スイッチング電源
スイッチング電源とは、半導体素子の高速なオン・オフ動作によって直流電力を変換する電源装置である。スイッチング電源は英語のスイッチトモード電源(Switched Mode Power Supply)に由来し、リニア電源のようにトランジスタを可変抵抗として使うのではなく、MOSFETやIGBTを完全なオン・オフ状態で駆動することで電力損失を抑える方式を採る。動作周波数は数十kHzから数MHzに及び、変換効率は85%から95%程度に達する製品も珍しくない。この高効率と小型・軽量化の実現により、パソコンや通信機器、産業用制御盤の電源部として広く普及している。
リニア電源からの転換と普及の経緯
1970年代までの電子機器の電源は、トランスとリニアレギュレータを組み合わせた構成が主流であった。しかし商用電源周波数(50Hzまたは60Hz)で動作するトランスは体積・重量が大きく、効率も60%前後にとどまる場合が多かった。1980年代以降、MOSFETの高速化と磁性材料の改良によってキロヘルツ帯でのスイッチング動作が実用化されると、トランスやインダクタの小型化が一気に進んだ。2020年代の現在では、ノートパソコンのACアダプタからサーバー電源、産業用ロボットの制御電源まで、ほぼすべての機器でスイッチング電源が採用されている。
基本動作原理とデューティ比制御
スイッチング電源の中核はPWM(パルス幅変調)制御によるデューティ比の調整である。制御ICはMOSFETのオン時間とオフ時間の比率(デューティ比D)を出力電圧に応じて変化させ、インダクタやトランスに蓄えたエネルギーを負荷側へ送り出す。

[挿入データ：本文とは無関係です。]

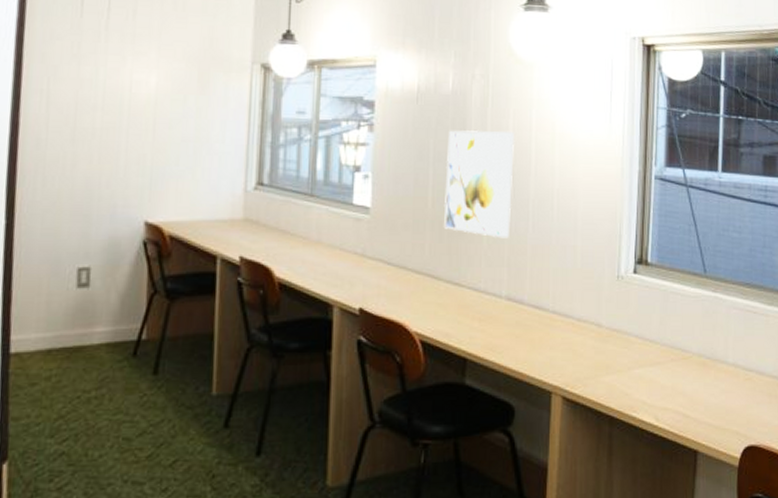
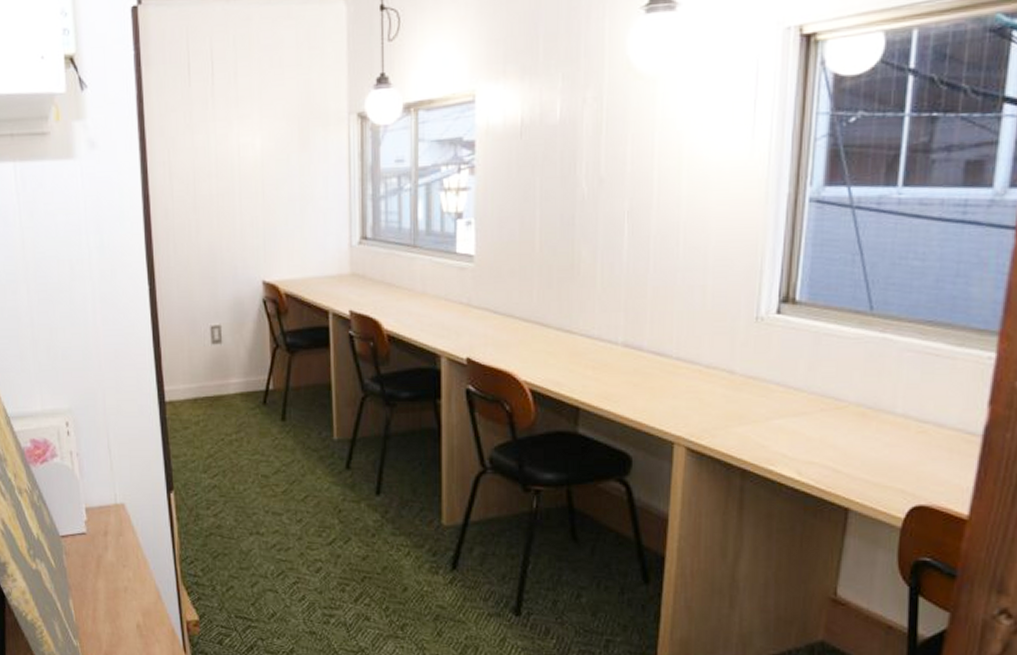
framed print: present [443,130,514,239] -> none [552,161,632,281]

降圧型では出力電圧がVout=Vin×Dで近似され、昇圧型ではVout=Vin/(1−D)という関係になる。スイッチング周波数を高めるほどチョークコイルや平滑コンデンサを小型化できるが、スイッチング損失が増加するため、100kHz前後を境に部品サイズと効率のバランスを取る設計が一般的である。
回路方式の分類
用途や絶縁要件に応じて複数の方式が使い分けられている。
- 降圧型(バックコンバータ):入力電圧より低い出力を得る非絶縁方式である
- 昇圧コンバータ:入力電圧より高い出力を得る非絶縁方式である
- フライバック方式:トランスを用いた絶縁型で、低〜中電力の民生機器に多用される
- フォワード・LLC共振方式:数百W以上の中〜大電力機器や産業用電源に採用される
絶縁が必須となる医療機器や情報機器ではスイッチング電源のフライバックやLLC共振方式が選ばれる一方、車載のDC-DC電圧変換などでは非絶縁の降圧型が使われることが多い。
主要構成部品と半導体技術
スイッチング電源を構成する主要部品は、スイッチング素子、整流素子、磁性部品、平滑コンデンサ、そして制御ICである。スイッチング素子にはゲートドライバで駆動されるMOSFETが一般的だが、高耐圧・高周波用途ではSiC MOSFETやGaNデバイスの採用も増えている。整流側ではボディダイオードの順方向損失を避けるため、MOSFETで同期整流を行う設計が高出力機種で標準になりつつある。トランスやインダクタの磁心にはフェライトコアが使われ、飽和磁束密度や透磁率の選定が変換効率を左右する。
同期整流による高効率化
同期整流は、ダイオード整流に比べて順方向電圧降下による損失を大幅に減らせる手法である。特に出力電圧が3.3V以下の低電圧・大電流用途では、ダイオードのVfによる損失が無視できないため、同期整流の採用効果が顕著に現れる。ただし駆動タイミングがずれると貫通電流が発生するため、デッドタイムの最適化が欠かせない。
EMIノイズ対策と規格対応
スイッチング動作は本質的に高調波ノイズを発生させるため、伝導・放射ノイズへの対策が設計上の焦点となる。入力段にはノイズフィルタやπ型フィルタを配置し、コモンモード・ノーマルモードの両方のノイズを減衰させる。スイッチング素子の周辺にはスナバー回路を追加し、サージ電圧やリンギングを抑制する事例も多い。CISPR32やJIS C 61000-4-4などの規格に適合させるためには、シミュレーションだけでなく実機でのオシロスコープ測定による波形確認が欠かせない。